An Maryland expungement is the removal of certain records from public view or inspection. If you are allowed a Maryland expungement of criminal records this means your police files, court files, and Motor Vehicle Administration files may be removed for certain crimes. Unfortunately, the Maryland expungement process only expunges certain arrest records; there is no expungement process to eliminate all of your criminal information from all agencies.

 Who cannot have their criminal records expunged?

  Unfortunately, there are many circumstances when charges cannot be expunged, including the following:
  • If you are charged, convicted and found guilty of a crime the case cannot be discharged (except for certain nuisance crimes under Criminal Procedure §10-105(a)(9)).
  • If you received a probation before judgment, a nolle prosequi, a stet, an unconditional pardon or conviction or finding of not criminally responsible of a specified public nuisance crime, and subsequently convicted of another crime or are a defendant in a pending criminal proceeding.
  • A civil case, unless the court charges you with a civil offense instead of a criminal charge.
  • You received a disposition of probation before judgment or guilty for a violation of driving under the influence (DUI) or driving while impaired (DWI) (Transportation Article §21-902, Criminal Law Article §2-503, 2-504, 2-505, or 2-506, or former Article 27 §388A or §388B).
  • If you have been charged with multiple charges and one of the charges in the unit cannot be expunged.
  • If you have been charged and convicted of a crime as a juvenile. Your juvenile records cannot be expunged, although they should be sealed and not allowed for public viewing.

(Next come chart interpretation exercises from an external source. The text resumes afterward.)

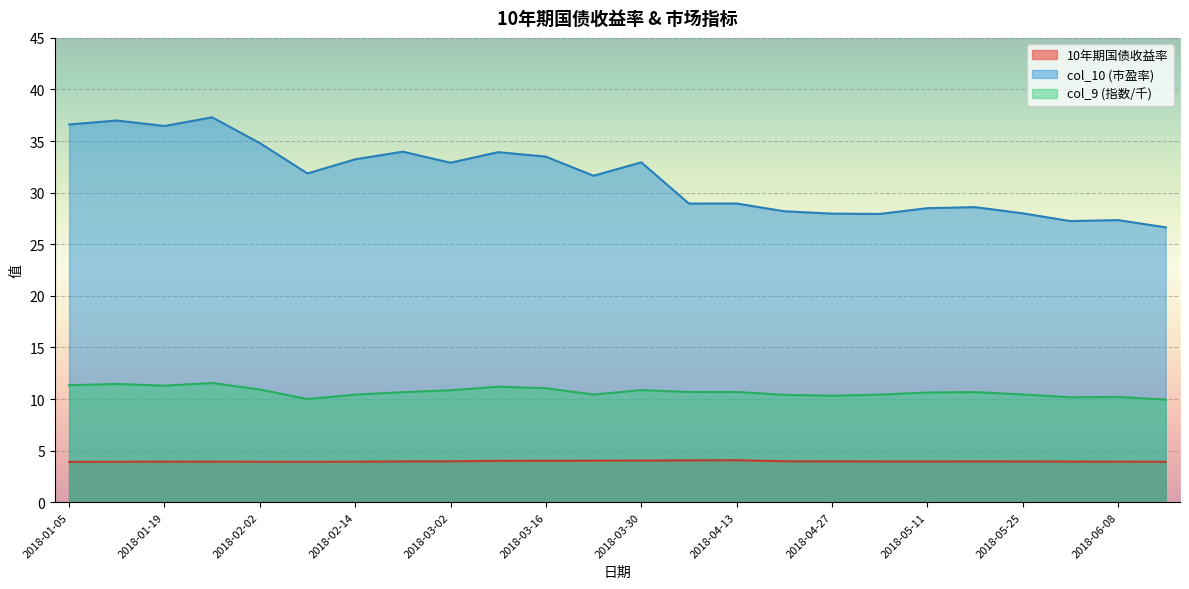

Reading right to left, extract all data points from this chart.

2018-06-15=3.9	2018-06-08=3.9	2018-06-01=3.9	2018-05-25=4.0	2018-05-18=4.0	2018-05-11=4.0	2018-05-04=4.0	2018-04-27=4.0	2018-04-20=4.0	2018-04-13=4.1	2018-04-04=4.1	2018-03-30=4.0	2018-03-23=4.0	2018-03-16=4.0	2018-03-09=4.0	2018-03-02=4.0	2018-02-23=4.0	2018-02-14=3.9	2018-02-09=3.9	2018-02-02=3.9	2018-01-26=3.9	2018-01-19=3.9	2018-01-12=3.9	2018-01-05=3.9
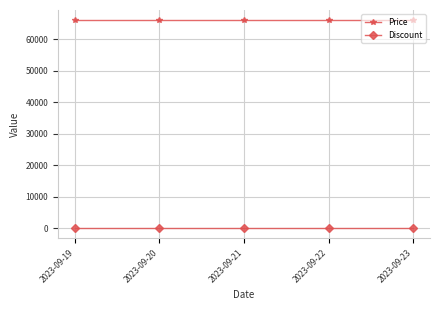

At 2023-09-20, list the series in order from smallest to largest.

Discount, Price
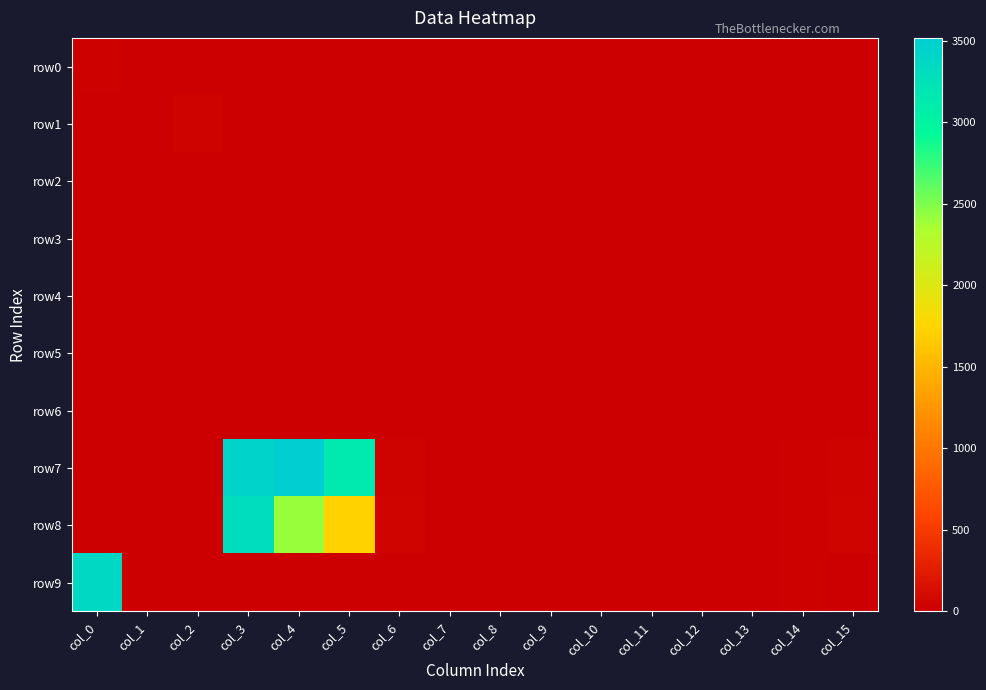

What is the maximum value shown in the chart?

3519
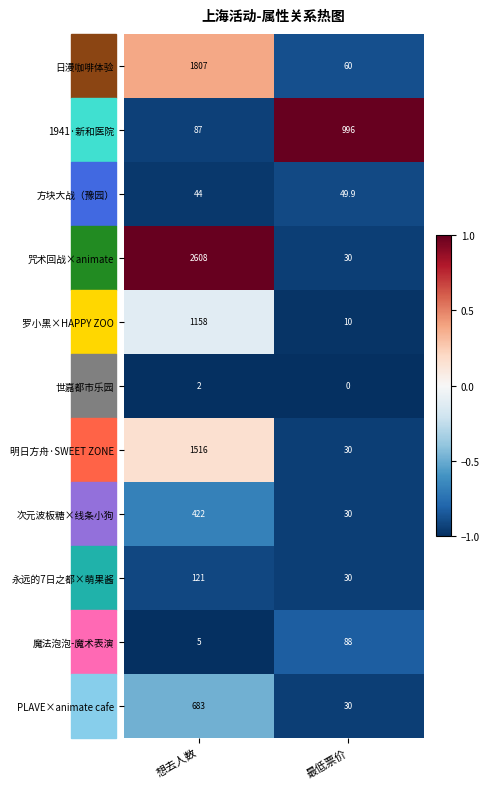

What is the average value of the 日漫咖啡体验 series?

933.5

What is probation before judgment?

  If you have been arrested for DUI in Maryland you may have agreed to deferred adjudication or Probation before Judgment. Under this process the court can defer a judgment if the driver pleads guilty or no contest as long as certain conditions are met. Under Probation for Judgment the judgment is not entered as a guilty plea and is not considered a conviction for a crime. This will allow the individual to avoid having to disclose this type of charge on some documents, such as a job application. Unfortunately, with probation for Judgment the charge may still be found if an employer does a full criminal background check. Probation before judgment will also not allow the defendant to avoid all DUI penalties. For instance, the defendant may still be placed on probation, forced to pay fines, required to perform community service, required to serve time in jail or forced to participate in a drug rehabilitation program. Although probation for judgment allows expungement after three years for certain crimes, assuming the defendant commits no other crimes, Md. Ann. Code, Crim. Proc. Art. 10-105(a)(3)) expressly excludes drunk driving charges (Md. Ann. Code, Transportation Article 21-902) if you have received a probation before judgment for drunk driving.

How do I file for Maryland expungement?

  If you would like to file a Maryland expungement you must follow the following steps: 1. Request a Maryland expungement petition for Expungement of Police and Court Records (Form CC-DC-CR-072) and the General Wavier and Release (Form CC-DC-CR-078). Requests can be made at any District or circuit court. Forms are also available online at: www.mdcourts.gov. 2. Complete the Maryland expungement petition. To complete the form you will need to know the date of the arrest, the summons, or the date you were cited. You will also need the case number, the agency that took the action, the date the case was disposed, and the date you were charged. You also will need to make copies of the petition. 3. File the petition in the court where your case was concluded. 4. Pay all necessary filing fees. The cost to file the petition could vary. The court clerk should be able to answer questions about the costs or direct you to the court’s online fee schedule. The filing fee will not be reimbursed, even if the petition is denied. Not guilty or acquittal charges can be requested and discharged without paying a fee.